半监督掩码自编码器:少量数据下释能视觉Transformer潜力

📄 中文摘要

在标签数据稀缺但无标签数据充裕的场景中训练视觉Transformer(ViT)面临挑战。针对此问题,提出半监督掩码自编码器(SSMAE)框架,该框架通过结合无标签和有标签样本,并利用动态选择的伪标签,共同优化掩码图像重建和分类任务。SSMAE的关键创新在于引入了验证驱动的门控机制,该机制仅在模型达到一定性能后才激活伪标签生成。具体而言,模型在训练初期侧重于自监督学习,通过掩码图像重建任务学习图像的内在表示。随着训练的进行,当模型在验证集上表现出足够的泛化能力时,门控机制允许利用未标记数据生成伪标签。伪标签的生成过程采用教师-学生模型或一致性正则化等方法,确保伪标签的质量。

📄 English Summary

Semi-Supervised Masked Autoencoders: Unlocking Vision Transformer Potential with Limited Data

Training Vision Transformers (ViTs) presents a significant challenge when labeled data is scarce but unlabeled data is abundant.

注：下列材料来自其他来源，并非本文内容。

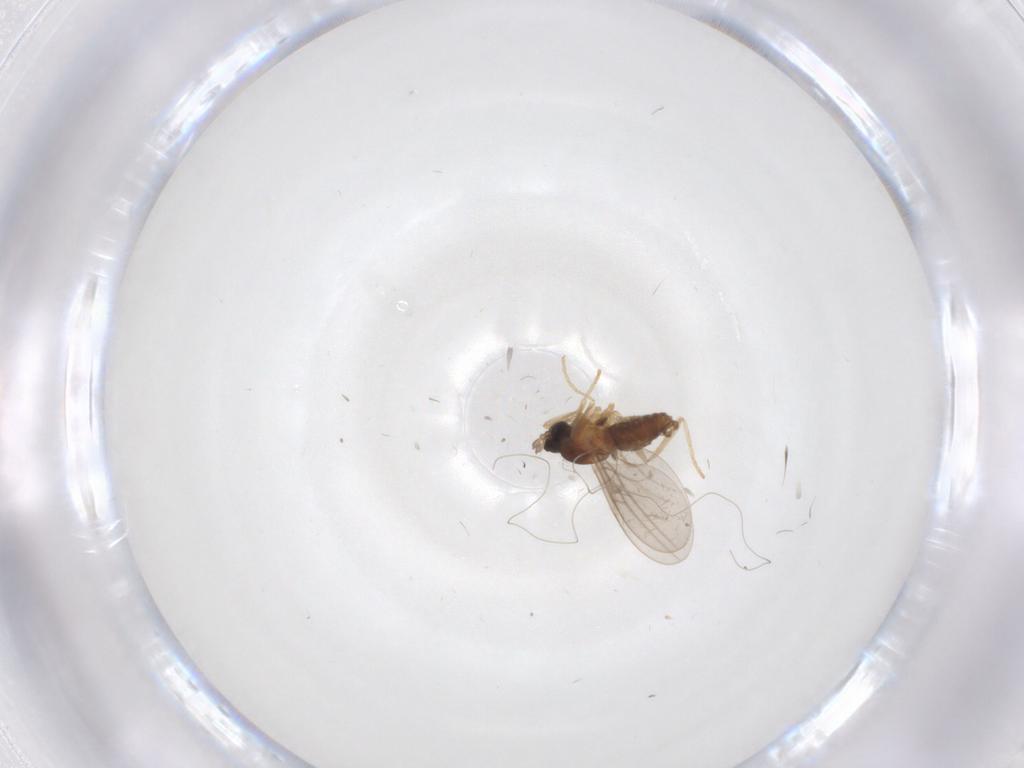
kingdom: Animalia
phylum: Arthropoda
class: Insecta
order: Diptera
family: Cecidomyiidae
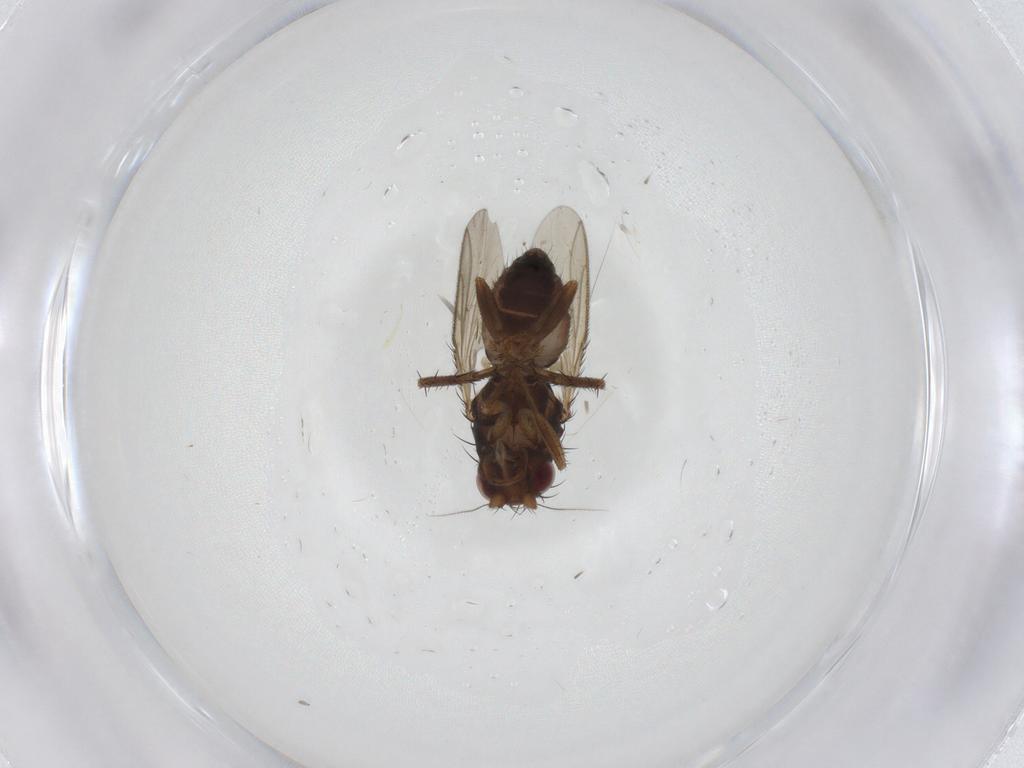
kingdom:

To address this, a novel framework, Semi-Supervised Masked Autoencoder (SSMAE), is proposed. SSMAE jointly optimizes masked image reconstruction and classification tasks by leveraging both unlabeled and labeled samples, incorporating dynamically selected pseudo-labels. A key innovation of SSMAE is the introduction of a validation-driven gating mechanism that activates pseudo-labeling only after the model achieves a certain level of performance. Specifically, during the initial training phase, the model primarily focuses on self-supervised learning, acquiring intrinsic image representations through masked image reconstruction. As training progresses and the model demonstrates sufficient generalization capability on the validation set, the gating mechanism enables the generation of pseudo-labels from unlabeled data. The pseudo-label generation process employs techniques such as teacher-student models or consistency regularization to ensure the quality of these pseudo-labels. These high-quality pseudo-labels are then utilized in the supervised learning phase, alongside the limited existing true labeled data, to collaboratively train the classifier. This strategy of progressively activating pseudo-labeling effectively mitigates performance degradation caused by inaccurate pseudo-labels in the early stages of training, while fully exploiting the vast amount of unlabeled data. Through this joint optimization and dynamic pseudo-labeling strategy, SSMAE significantly enhances the performance of ViTs under limited labeled data conditions, enabling them to learn richer visual features from unlabeled data. This leads to improved generalization ability and robustness across various downstream tasks.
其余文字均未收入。